Saturday, 28 February 2026

On 4K UHD - David Hare recommends "the 4K of the year" - BEN HUR (William Wyler, USA, 1959)


Another recent release is Warner's huge and vastly gorgeous, manifestly detailed new 4K two disc (Plus third BD extras disc) steelbook set of 1959's Ben Hur, directed by the great William Wyler with a superb score (some think his best) from Miklos Rosza, second unit direction by the great Yakima Canutt for the Chariot Race and a cast of thousands including grand muscle and toga work from Chuck Heston and Stephen Boyd.

On those two let's remind ourselves of second string writer Gore Vidal (one of at least four more) on outlining the motivation for the two old adolescent friends, Judah (Heston) and Messala (Boyd) now reuniting after a youthful love affair only to be ripped apart by Judah's monotheistic zealotry. The first embrace has Heston literally slathering and drooling over Messala's neck. This barely concealed queerness gets another huge workout in the late Act 1 galley slave sequence when Jack Hawkins, fresh from The Bridge on the River Kwai takes to adopting Chuck as his "son" (one word for it) , fortuitously indeed as this grace and favour ultimately leads the "hero" into getting the rounds of a lifespan to shadow his near invisible contemporary, Jesus Christ. The movie darts around the religiosity very nicely but that's Wyler for you. A total expert at extracting the essences of narrative from the acres of flowery prose in the original novel.

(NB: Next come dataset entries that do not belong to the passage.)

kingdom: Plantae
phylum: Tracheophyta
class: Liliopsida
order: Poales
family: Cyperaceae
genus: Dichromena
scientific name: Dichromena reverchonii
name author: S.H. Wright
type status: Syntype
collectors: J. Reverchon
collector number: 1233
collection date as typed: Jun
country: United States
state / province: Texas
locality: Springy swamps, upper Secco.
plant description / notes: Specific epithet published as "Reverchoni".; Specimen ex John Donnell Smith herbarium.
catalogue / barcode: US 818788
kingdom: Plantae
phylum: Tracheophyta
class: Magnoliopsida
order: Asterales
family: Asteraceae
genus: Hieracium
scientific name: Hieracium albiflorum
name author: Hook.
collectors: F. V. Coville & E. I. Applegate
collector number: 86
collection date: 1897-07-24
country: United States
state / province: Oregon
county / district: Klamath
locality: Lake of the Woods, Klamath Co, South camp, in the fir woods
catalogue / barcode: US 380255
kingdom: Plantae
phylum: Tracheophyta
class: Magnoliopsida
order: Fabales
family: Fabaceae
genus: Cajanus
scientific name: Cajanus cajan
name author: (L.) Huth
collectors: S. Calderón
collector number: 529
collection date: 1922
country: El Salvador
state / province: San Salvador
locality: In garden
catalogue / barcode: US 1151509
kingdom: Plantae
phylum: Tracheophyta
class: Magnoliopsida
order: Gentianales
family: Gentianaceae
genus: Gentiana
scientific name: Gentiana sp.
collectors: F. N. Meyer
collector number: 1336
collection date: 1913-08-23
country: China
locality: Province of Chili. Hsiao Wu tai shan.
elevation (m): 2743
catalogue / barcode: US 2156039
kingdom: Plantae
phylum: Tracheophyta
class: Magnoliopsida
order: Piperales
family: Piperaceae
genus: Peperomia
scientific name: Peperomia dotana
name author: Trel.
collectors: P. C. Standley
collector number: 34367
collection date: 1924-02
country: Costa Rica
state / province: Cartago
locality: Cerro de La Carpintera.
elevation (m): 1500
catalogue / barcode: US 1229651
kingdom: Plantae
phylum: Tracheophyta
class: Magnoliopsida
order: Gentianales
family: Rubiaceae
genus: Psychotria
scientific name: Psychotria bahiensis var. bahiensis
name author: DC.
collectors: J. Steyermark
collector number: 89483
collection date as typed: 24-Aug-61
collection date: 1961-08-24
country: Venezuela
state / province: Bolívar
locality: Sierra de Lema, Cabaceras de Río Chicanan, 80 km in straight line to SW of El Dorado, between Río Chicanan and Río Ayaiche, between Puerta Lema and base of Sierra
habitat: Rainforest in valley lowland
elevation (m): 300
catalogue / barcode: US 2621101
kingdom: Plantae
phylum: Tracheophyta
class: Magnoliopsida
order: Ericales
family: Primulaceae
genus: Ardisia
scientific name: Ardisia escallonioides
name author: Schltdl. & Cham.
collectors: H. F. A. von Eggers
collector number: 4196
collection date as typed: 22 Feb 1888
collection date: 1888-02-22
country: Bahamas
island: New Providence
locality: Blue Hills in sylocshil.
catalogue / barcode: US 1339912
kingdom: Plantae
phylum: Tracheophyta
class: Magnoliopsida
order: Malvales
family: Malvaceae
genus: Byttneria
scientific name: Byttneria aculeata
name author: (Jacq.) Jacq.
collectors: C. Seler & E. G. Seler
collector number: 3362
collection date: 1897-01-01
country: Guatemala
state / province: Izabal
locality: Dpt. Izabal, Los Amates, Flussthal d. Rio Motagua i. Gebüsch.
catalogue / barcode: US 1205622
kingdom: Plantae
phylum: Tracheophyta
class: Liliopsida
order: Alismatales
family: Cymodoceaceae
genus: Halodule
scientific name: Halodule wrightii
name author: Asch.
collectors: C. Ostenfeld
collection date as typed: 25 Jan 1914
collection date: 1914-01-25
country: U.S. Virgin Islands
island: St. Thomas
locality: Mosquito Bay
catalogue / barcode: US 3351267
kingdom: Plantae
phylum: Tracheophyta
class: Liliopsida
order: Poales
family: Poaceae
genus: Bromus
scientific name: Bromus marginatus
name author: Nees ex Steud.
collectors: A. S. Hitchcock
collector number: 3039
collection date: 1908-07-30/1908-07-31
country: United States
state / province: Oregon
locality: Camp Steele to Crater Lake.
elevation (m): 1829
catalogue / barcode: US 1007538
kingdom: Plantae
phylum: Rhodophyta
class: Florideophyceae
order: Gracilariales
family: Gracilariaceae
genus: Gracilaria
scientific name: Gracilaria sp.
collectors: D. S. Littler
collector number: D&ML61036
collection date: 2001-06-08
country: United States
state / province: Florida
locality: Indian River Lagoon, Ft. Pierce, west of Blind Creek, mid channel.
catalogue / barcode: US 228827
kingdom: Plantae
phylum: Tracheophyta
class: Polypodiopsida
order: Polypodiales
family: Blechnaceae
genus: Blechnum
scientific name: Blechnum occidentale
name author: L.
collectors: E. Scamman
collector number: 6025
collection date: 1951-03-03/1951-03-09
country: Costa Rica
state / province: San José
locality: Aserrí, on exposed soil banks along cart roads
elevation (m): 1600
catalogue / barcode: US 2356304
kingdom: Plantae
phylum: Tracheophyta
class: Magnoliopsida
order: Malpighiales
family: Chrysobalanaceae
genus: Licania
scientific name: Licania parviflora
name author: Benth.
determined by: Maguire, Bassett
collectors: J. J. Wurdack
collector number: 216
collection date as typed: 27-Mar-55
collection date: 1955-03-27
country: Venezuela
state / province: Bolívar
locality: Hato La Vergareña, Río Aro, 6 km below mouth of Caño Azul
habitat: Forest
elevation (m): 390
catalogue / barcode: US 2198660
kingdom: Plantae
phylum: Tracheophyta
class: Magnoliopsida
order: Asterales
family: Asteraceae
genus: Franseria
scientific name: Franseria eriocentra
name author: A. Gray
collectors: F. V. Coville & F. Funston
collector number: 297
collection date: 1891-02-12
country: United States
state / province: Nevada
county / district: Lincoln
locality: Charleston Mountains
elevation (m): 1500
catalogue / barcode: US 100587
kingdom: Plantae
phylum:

Whatever else you want to make of it the show is genuinely epic with absolutely expert, tight direction from Wyler who stuck with the seemingly unwieldy 2.65 Aspect Ratio of the new Metro65 anamorphic 70mm format which manages to set everything up basically from (rarely) full wide to medium wide to occupy the focal depth with detail of importance while the script blocks and stages the players with long takes and very great, limpid technique. Wyler has a very attractive tic, not noticed by me previously, of doing edits from wider to closer shots of the same actor while speaking or listening to animate what Gore Vidal and the other credited and uncredited writers kept of the original thousand pages Lew Wallace nightmare.
The movie, I must confess has the very grand status of having introduced me to my first stirrings of homosexuality as a boy child, in particular the raft scene with Chuck and Jack Hawkins cut loose from the wreckage on the Roman barge. Hawkins and me both could not get enough of Chuck's very fine figure at this stage of his career (the year after he got Welles the gig to make Touch of Evil at Universal.) If anyone could ever be said to have tamed a performance of range and sublety out of Chuck, it was Wyler.
All the cast members are right, and fine, even Dame Frank Thring, late of Melbourne, playing Balthasar as a screaming dinner party queen. It works. He works, and everyone around him works with it. Even in his first shot and dialogue Thring manages to eyeball-undress Chuck and lick him remotely from top to toe in five seconds of screen time.
Movies like this don't get made any more. They're actually too sophisticated and the audiences are no longer there to really "get" them.
I recommend this as 4K of the year so far.